The highlights of the day included the Buff-bellied Pipit still on the west coast. It was seen by one of our guests just a little further north than where it has been. Shortly after this the first two Yellow-browed Warblers of the year were found in the withys and at the farm. This little Siberian vagrant is becoming increasingly more common and a year without one now has become the oddity. Next a flock of gulls heading south down the west coast had two Egrets with them, one of which much larger than the other. The larger one could be idenified as a Great White Egret but the small was not seen well enough. In addition to these oddities there were also a few scarcities including four Lapland Buntings all heard in various places, a Pied Flycatcher at the observatory, along with a Firecrest and a Lesser Whitethroat too.

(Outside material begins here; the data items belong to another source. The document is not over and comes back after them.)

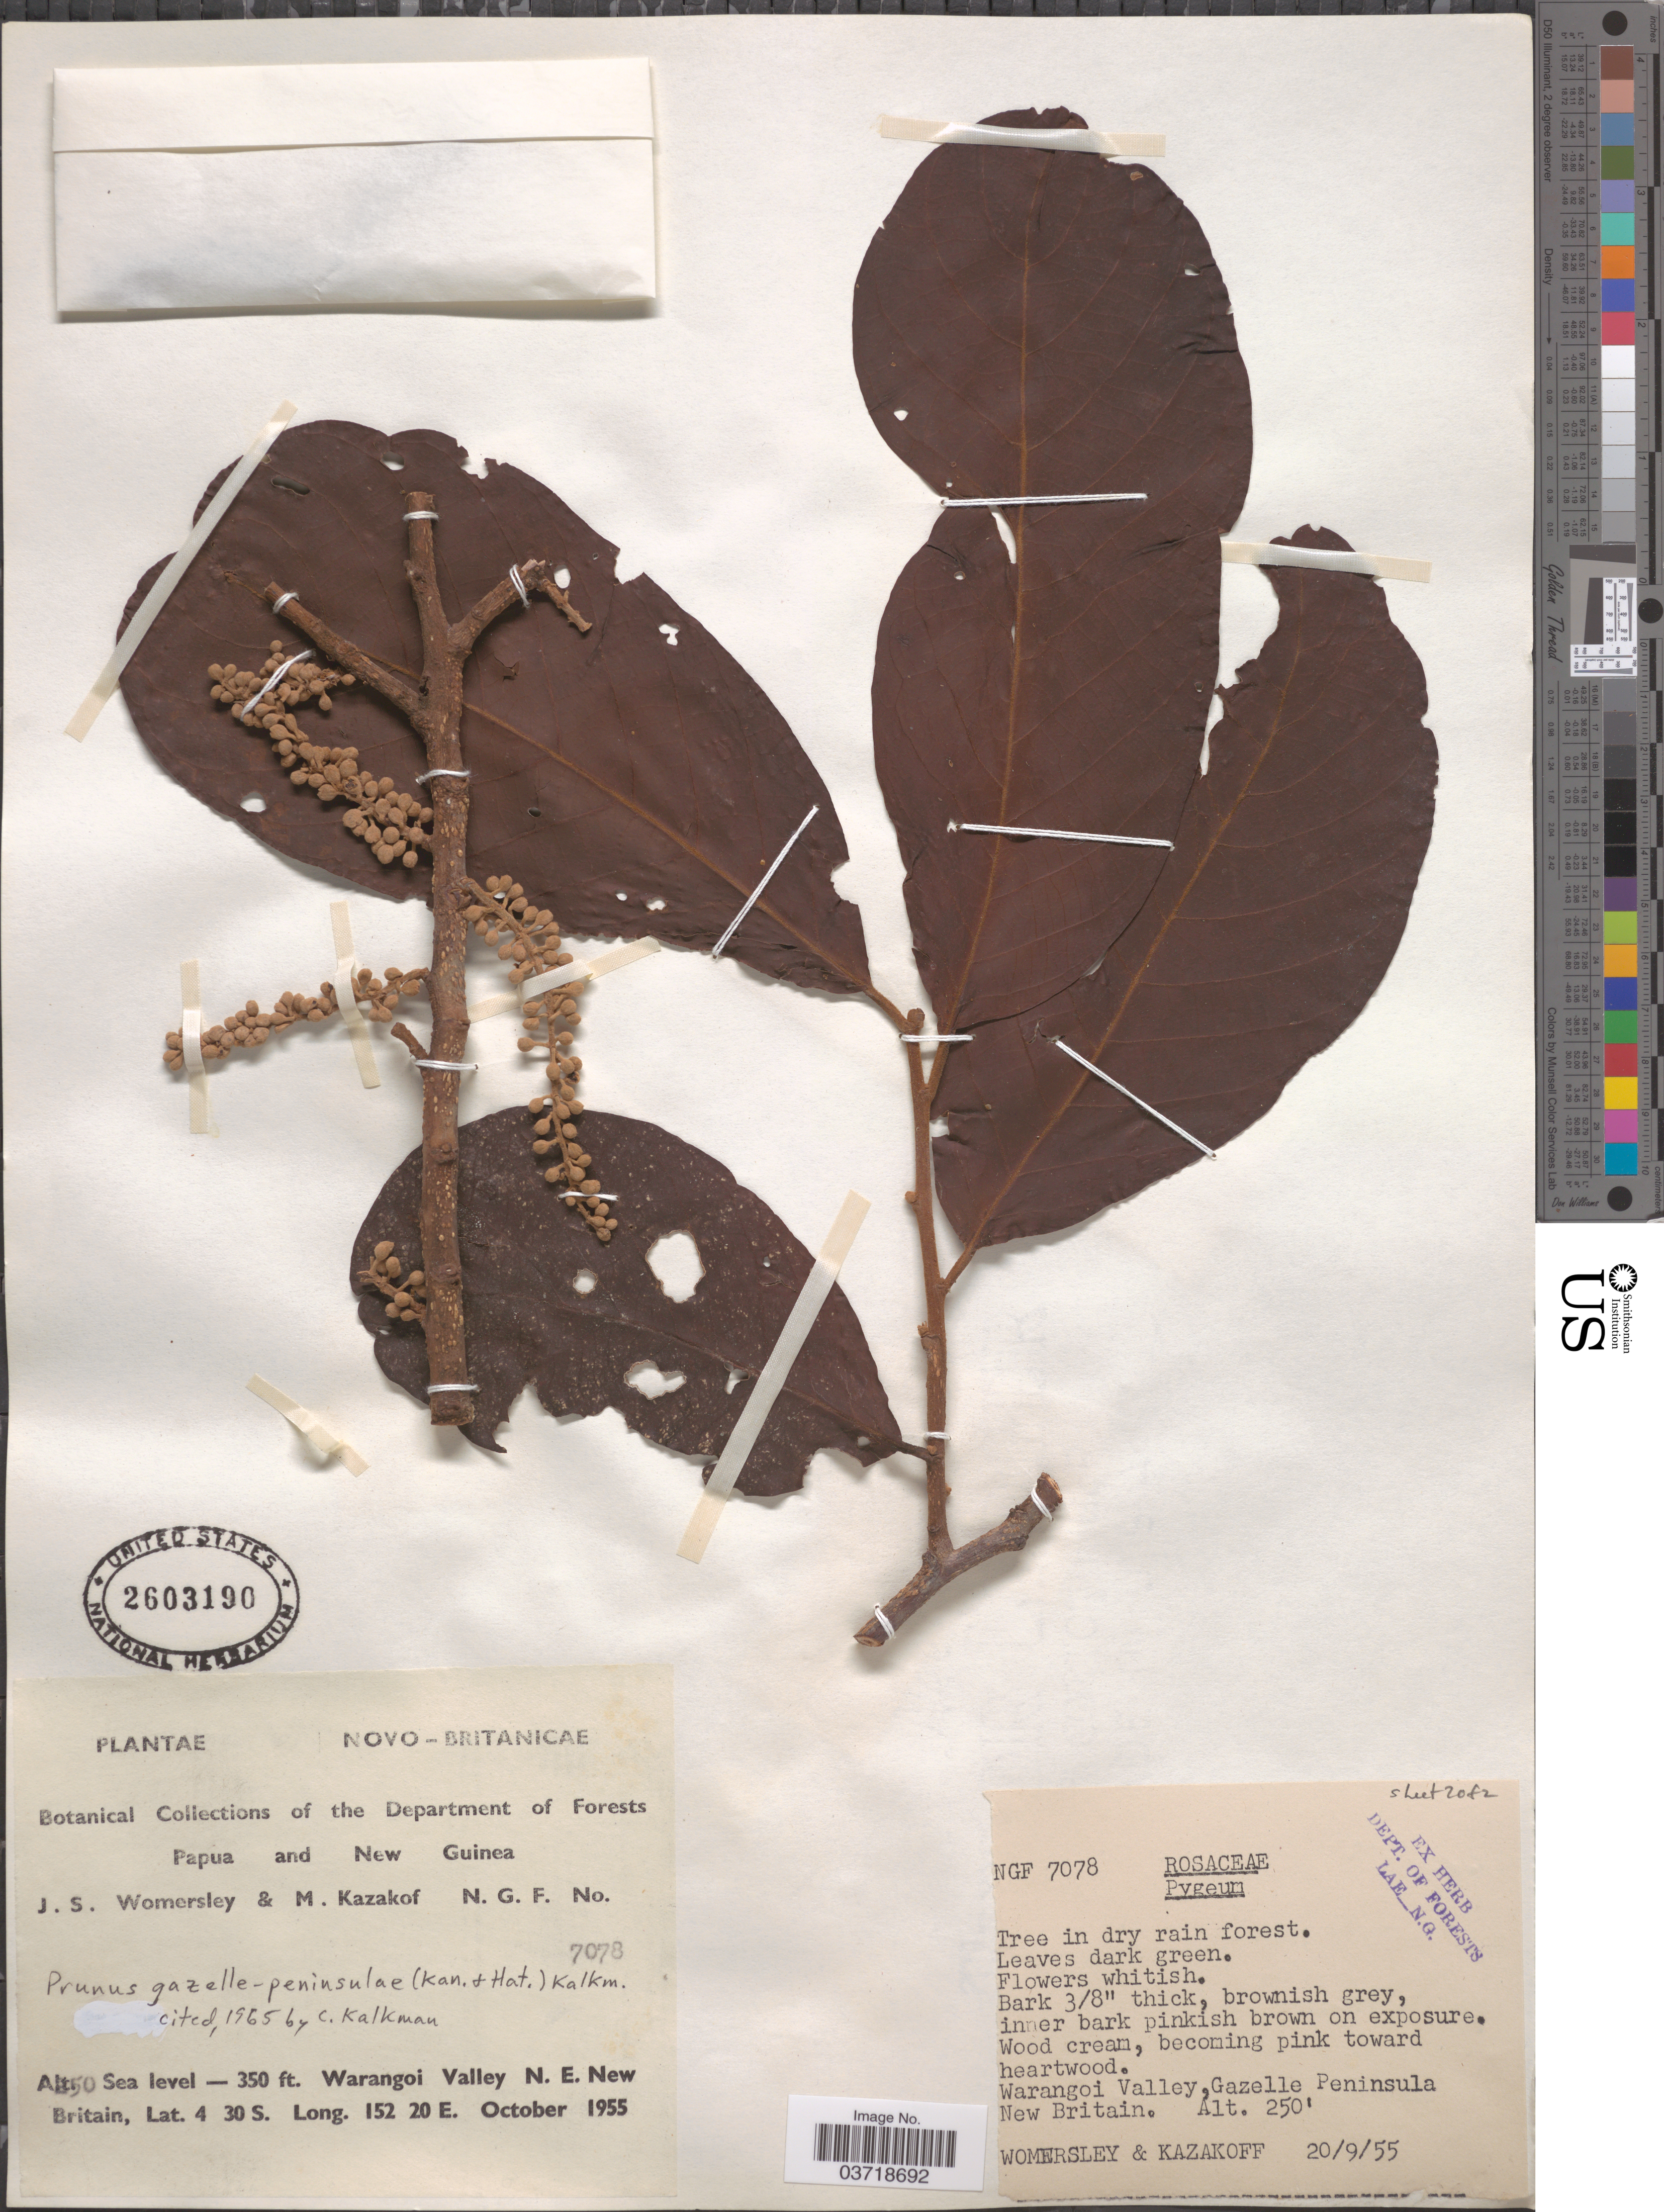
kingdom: Plantae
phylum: Tracheophyta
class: Magnoliopsida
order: Rosales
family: Rosaceae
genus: Prunus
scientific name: Prunus gazelle-peninsulae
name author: (Kaneh. & Hatus.) Kalkman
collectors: J. S. Womersley & M. Kazakof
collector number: NGF 7078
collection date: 1955-09-20/1955-10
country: Papua New Guinea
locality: Warangoi Valley N. E. New Britain. Gazelle Peninsula New Britain.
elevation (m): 76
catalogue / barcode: US 2603190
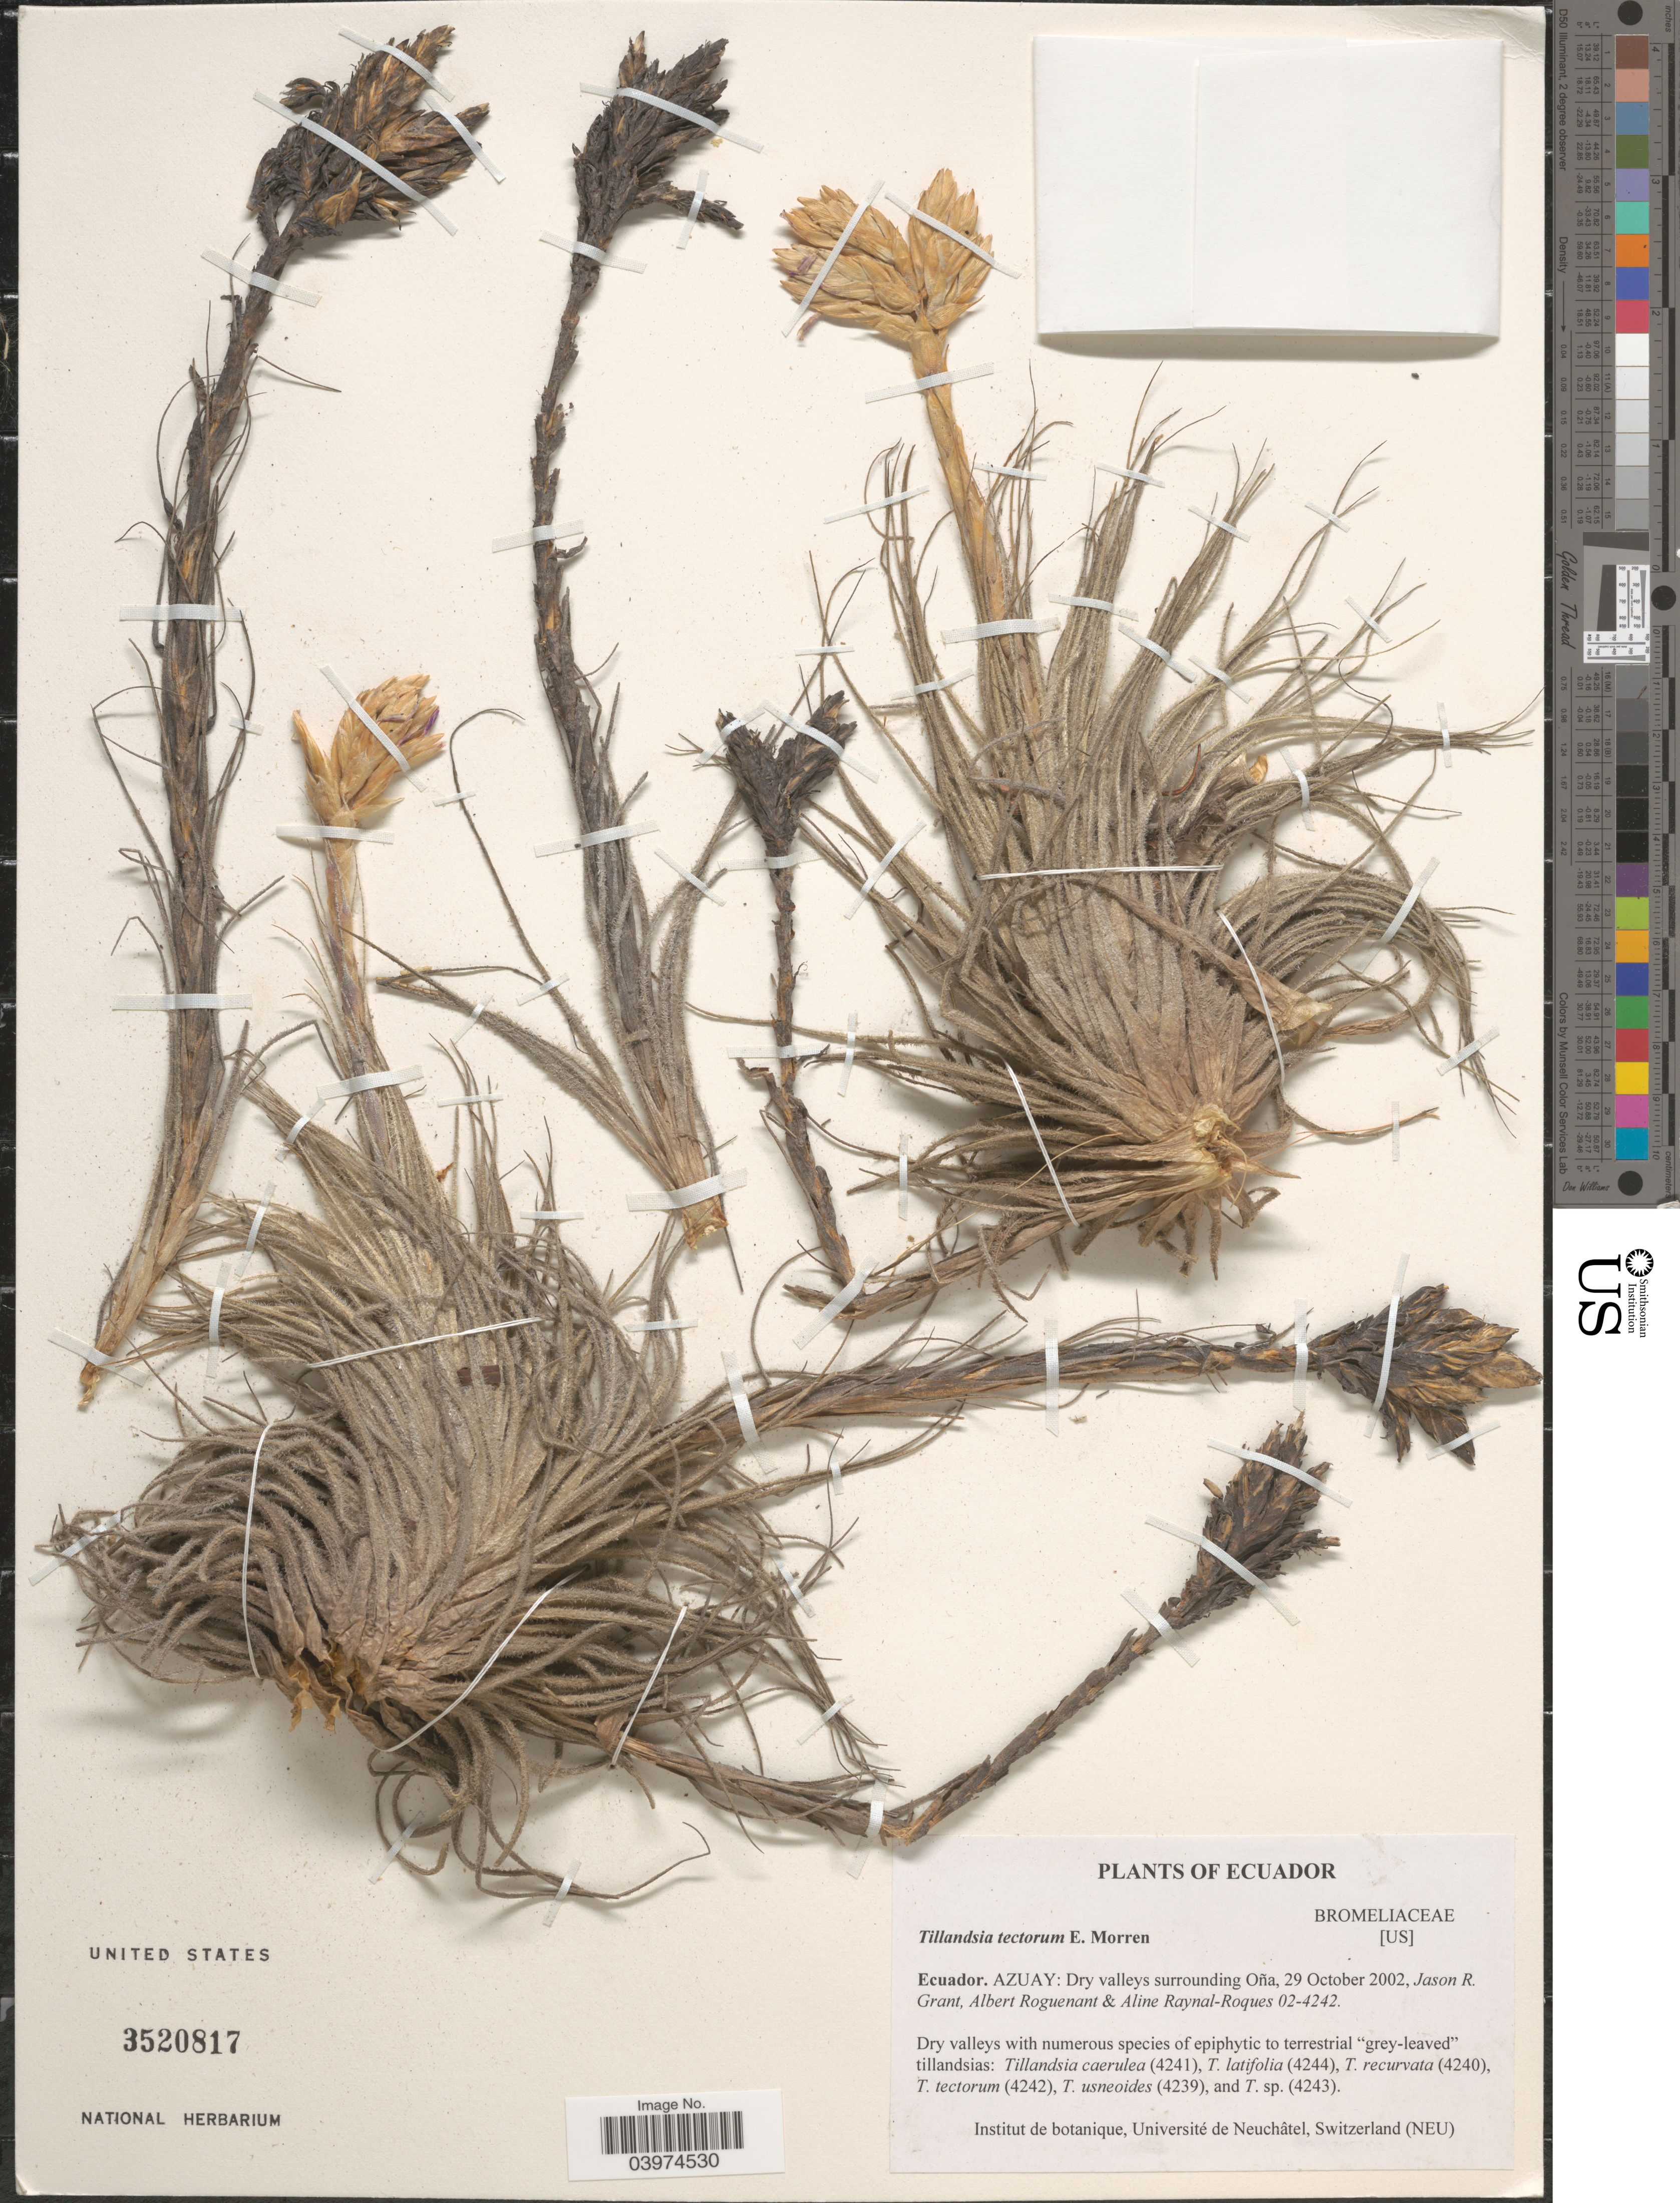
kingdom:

During this short window it become obvious that common migrants were making their way through the island with high counts of Meadow Pipits, swallows and Skylarks all being seen and heard. A venture onto the mountain behind the farm saw a host of migrants both streeming over and grounded by the rain as it moved in. Some of the best counts were made up of 496 Meadow Pipits, 858 Swallows and 102 Skylarks with additions including 13 Siskins, 28 Chaffinches, 57 Goldcrests, 51 Chiffchaffs, five Blackcaps, four Song Thrush, 32 Stonechats, 43 Robins, three Grey Wagtails, 27 White Wagtails and small numbers of waders; a single Snipe, six Purple Sandpipers and two Golden Plover.